An audio guide for the exhibition includes the voice and thoughts of a Ma Chichi, a woman born into slavery in 1853, who in turn tells how her grandmother, enslaved in 18th-century Curaçao, urged her to always remember that she was equal to anyone. “She never did what the lords wanted,” Chichi says in the recording dating from 1958, when she was 105 years old.
Valika Smeulders, a curator of the exhibition and the Rijksmuseum’s head of history, said it had been vital to unearth oral history due to the lack of property and written evidence of enslaved people. “[Chichi] talks about her grandmother telling her you are equal to everybody else, you are equal to the children of the master of the house,” she said. “It gives you a female perspective, which is pretty rare, and it gives you the perspective of the people who were so aware of their humanity even though they lived in a system that took all that humanity away from them.”
Documents on show also detail the horrific fate of many of those who resisted. One, Wally, who worked on a sugar plantation called Palmeneribo, Suriname, in 1707 was sentenced to be slowly burned to death, with the stipulation added by the magistrate Cornelis de Huijbert that he was to have his flesh torn off with red hot pincers in the process in order for his death to be “the most painful and protracted possible”.
Dutch traders shipped over 600,000 Africans [as we now know, this number is mosy likely higher] to north and South America and between 660,000 and 1.1 million people around the Indian ocean. Last year King Willem-Alexander apologised for the “excessive violence” of the Dutch colonialists in Indonesia.

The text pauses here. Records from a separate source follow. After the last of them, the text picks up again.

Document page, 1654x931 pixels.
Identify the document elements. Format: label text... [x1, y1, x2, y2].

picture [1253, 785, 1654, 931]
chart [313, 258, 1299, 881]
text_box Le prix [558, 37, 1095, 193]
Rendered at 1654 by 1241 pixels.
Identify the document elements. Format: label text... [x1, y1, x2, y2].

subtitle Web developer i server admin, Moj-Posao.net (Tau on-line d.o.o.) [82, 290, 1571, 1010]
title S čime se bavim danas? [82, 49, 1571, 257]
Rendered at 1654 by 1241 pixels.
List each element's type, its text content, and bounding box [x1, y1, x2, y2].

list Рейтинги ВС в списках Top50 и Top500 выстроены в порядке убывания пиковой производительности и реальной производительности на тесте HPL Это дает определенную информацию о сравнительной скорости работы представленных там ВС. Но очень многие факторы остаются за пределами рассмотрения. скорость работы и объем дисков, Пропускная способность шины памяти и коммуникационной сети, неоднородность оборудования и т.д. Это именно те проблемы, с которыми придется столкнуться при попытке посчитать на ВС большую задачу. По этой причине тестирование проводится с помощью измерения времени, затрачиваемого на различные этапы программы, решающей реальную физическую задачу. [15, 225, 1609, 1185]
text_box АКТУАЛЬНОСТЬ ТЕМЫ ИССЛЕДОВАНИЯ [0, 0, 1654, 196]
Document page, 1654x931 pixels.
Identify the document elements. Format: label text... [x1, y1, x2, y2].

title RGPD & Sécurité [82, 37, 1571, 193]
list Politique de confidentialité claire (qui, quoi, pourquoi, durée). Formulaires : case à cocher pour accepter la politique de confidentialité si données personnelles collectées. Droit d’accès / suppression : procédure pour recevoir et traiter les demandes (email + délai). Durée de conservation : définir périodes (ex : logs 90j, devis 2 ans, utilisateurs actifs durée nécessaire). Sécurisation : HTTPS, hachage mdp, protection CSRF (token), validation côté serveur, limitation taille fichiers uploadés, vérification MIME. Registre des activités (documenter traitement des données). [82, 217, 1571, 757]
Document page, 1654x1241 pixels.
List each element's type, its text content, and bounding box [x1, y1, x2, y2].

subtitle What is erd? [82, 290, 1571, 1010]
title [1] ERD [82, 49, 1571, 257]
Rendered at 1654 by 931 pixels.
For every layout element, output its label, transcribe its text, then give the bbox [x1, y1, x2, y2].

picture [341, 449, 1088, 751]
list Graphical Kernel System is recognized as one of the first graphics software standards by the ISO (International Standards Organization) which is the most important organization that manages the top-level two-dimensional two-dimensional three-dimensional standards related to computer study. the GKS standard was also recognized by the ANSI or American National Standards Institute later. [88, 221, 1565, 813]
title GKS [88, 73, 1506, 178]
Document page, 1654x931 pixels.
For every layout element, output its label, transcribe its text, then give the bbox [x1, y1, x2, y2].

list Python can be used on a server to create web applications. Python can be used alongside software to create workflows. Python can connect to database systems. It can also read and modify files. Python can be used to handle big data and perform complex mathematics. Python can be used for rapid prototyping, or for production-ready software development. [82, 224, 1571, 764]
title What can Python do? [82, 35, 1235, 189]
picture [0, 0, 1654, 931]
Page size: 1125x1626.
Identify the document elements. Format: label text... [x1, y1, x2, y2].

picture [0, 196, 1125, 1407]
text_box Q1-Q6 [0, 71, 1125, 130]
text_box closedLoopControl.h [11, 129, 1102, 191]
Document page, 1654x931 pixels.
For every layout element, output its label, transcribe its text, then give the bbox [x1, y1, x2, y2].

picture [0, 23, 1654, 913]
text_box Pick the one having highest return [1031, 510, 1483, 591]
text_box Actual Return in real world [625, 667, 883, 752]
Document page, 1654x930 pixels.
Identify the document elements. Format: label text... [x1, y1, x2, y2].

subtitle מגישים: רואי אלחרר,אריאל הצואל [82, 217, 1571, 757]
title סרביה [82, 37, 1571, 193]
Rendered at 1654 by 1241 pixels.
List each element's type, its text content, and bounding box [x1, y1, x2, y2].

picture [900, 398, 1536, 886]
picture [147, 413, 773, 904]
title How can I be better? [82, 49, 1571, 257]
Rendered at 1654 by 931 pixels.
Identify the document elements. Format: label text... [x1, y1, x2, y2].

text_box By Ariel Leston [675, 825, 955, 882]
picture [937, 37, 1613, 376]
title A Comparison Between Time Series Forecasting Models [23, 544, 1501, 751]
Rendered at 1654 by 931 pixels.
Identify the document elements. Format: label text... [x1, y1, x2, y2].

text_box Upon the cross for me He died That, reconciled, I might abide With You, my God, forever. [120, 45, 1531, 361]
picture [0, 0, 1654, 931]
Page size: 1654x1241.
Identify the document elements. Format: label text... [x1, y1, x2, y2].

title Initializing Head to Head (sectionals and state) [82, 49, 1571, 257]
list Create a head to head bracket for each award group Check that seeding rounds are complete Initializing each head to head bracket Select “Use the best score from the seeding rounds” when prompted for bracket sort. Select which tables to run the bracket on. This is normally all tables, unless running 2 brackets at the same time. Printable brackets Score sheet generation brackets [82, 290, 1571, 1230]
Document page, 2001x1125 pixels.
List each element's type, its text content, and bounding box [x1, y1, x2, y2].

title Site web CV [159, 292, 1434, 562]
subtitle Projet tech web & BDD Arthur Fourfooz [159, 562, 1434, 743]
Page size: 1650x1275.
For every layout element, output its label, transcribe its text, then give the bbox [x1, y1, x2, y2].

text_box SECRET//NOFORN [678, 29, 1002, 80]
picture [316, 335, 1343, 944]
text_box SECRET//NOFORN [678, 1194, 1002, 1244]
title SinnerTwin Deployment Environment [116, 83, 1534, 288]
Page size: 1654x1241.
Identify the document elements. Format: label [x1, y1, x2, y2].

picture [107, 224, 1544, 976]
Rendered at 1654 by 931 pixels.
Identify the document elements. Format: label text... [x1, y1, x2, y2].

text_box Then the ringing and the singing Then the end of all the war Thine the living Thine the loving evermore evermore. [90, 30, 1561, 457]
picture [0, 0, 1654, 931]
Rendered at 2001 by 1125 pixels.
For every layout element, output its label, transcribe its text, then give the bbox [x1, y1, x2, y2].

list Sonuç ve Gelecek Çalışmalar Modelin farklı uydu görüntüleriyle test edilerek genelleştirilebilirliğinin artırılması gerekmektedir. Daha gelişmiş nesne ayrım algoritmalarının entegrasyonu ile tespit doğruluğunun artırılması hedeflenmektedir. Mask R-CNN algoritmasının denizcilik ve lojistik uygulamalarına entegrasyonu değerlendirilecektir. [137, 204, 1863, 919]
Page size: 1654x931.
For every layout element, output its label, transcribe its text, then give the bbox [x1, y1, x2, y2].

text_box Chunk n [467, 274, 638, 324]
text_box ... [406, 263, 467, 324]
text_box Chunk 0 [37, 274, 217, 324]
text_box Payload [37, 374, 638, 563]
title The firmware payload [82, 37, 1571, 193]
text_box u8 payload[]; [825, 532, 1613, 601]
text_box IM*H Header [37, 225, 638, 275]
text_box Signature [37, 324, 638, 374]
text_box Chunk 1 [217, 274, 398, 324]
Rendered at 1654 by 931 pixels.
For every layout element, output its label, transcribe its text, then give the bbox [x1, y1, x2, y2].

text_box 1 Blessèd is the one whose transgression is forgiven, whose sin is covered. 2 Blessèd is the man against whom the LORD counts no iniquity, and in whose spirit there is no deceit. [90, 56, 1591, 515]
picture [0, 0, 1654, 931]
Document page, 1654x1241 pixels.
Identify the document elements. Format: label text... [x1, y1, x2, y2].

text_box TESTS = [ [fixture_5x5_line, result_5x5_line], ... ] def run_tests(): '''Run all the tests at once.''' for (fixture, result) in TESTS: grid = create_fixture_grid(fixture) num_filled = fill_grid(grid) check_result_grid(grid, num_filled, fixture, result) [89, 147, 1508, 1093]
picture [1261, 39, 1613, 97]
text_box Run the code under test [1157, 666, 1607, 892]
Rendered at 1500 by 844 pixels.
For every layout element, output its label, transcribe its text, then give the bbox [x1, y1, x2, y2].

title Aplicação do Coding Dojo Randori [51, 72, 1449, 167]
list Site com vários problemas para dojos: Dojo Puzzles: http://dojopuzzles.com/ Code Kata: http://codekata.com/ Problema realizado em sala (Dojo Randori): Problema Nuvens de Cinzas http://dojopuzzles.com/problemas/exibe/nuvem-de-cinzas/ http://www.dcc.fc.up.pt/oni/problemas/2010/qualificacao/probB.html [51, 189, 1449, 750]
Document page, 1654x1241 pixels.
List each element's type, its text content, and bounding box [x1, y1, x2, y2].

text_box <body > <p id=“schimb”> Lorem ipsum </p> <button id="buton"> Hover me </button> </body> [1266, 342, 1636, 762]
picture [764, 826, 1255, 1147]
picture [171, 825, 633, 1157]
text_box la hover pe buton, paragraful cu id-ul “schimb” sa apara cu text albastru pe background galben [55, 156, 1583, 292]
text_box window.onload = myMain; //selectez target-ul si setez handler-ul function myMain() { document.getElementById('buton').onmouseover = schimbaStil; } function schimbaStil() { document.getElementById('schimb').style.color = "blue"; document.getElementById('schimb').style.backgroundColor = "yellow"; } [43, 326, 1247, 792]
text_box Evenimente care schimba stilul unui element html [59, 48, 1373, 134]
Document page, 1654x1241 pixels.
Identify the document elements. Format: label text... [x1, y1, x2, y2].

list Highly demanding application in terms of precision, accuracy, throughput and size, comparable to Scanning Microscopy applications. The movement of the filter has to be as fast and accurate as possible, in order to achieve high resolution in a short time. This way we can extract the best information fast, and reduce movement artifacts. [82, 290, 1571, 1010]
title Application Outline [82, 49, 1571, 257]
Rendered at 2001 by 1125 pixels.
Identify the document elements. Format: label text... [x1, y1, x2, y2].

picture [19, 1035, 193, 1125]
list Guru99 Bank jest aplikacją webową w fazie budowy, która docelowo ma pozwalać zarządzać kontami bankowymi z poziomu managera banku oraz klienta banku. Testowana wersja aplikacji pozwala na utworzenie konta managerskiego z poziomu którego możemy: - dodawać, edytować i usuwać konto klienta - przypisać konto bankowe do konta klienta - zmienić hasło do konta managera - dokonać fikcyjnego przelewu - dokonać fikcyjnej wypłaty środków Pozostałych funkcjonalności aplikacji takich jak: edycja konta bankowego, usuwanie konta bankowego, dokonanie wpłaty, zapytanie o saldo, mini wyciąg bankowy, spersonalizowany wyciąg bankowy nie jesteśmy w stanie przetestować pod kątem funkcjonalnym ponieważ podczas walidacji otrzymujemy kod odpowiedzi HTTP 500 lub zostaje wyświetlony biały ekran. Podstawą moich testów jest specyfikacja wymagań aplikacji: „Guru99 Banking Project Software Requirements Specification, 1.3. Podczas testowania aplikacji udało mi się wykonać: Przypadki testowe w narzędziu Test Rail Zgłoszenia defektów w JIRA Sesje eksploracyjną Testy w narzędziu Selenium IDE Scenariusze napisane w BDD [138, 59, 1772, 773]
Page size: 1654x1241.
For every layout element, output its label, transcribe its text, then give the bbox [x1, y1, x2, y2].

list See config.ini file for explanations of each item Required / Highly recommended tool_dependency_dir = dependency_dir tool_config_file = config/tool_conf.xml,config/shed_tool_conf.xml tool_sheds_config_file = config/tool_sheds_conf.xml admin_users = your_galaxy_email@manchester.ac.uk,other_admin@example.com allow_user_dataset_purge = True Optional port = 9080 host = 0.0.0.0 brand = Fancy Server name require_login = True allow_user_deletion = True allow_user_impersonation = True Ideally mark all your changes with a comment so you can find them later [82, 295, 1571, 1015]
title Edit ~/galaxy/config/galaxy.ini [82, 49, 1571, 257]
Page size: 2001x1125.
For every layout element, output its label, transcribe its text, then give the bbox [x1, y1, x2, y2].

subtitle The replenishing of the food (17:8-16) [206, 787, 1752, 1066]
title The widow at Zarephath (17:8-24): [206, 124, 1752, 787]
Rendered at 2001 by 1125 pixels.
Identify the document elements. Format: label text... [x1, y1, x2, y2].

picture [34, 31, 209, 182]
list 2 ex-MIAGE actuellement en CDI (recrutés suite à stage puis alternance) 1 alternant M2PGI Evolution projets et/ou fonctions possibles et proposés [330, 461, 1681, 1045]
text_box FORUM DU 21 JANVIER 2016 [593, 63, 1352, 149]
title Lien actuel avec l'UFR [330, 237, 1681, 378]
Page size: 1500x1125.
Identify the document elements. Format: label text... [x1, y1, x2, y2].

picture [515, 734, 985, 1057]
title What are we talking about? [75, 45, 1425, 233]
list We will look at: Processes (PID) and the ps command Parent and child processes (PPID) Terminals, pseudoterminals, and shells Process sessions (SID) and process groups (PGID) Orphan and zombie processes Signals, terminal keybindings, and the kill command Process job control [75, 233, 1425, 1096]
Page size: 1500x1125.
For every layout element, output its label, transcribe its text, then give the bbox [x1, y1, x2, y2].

There remains a live debate in the Netherlands about the treatment of empire and slavery in schools and public places through street names and statues, as there has been in the UK.
… One of the confronting revelations of the exhibition, Smeulders said, was that a richly decorated brass collar donated to the Rijksmuseum in 1881 and engraved with the family crests of the Nassau, Vianden and Dietz families, dated 1689, was likely not to have been a dog collar, as originally thought, but one worn by black enslaved people brought back to the Netherlands as servants. “For the longest time people have not wanted to come to terms with the meaning of those collars,” she said. “They were always described as being dog collars but if you look at the paintings, the ones wearing those collars are never the dogs, they are the men.”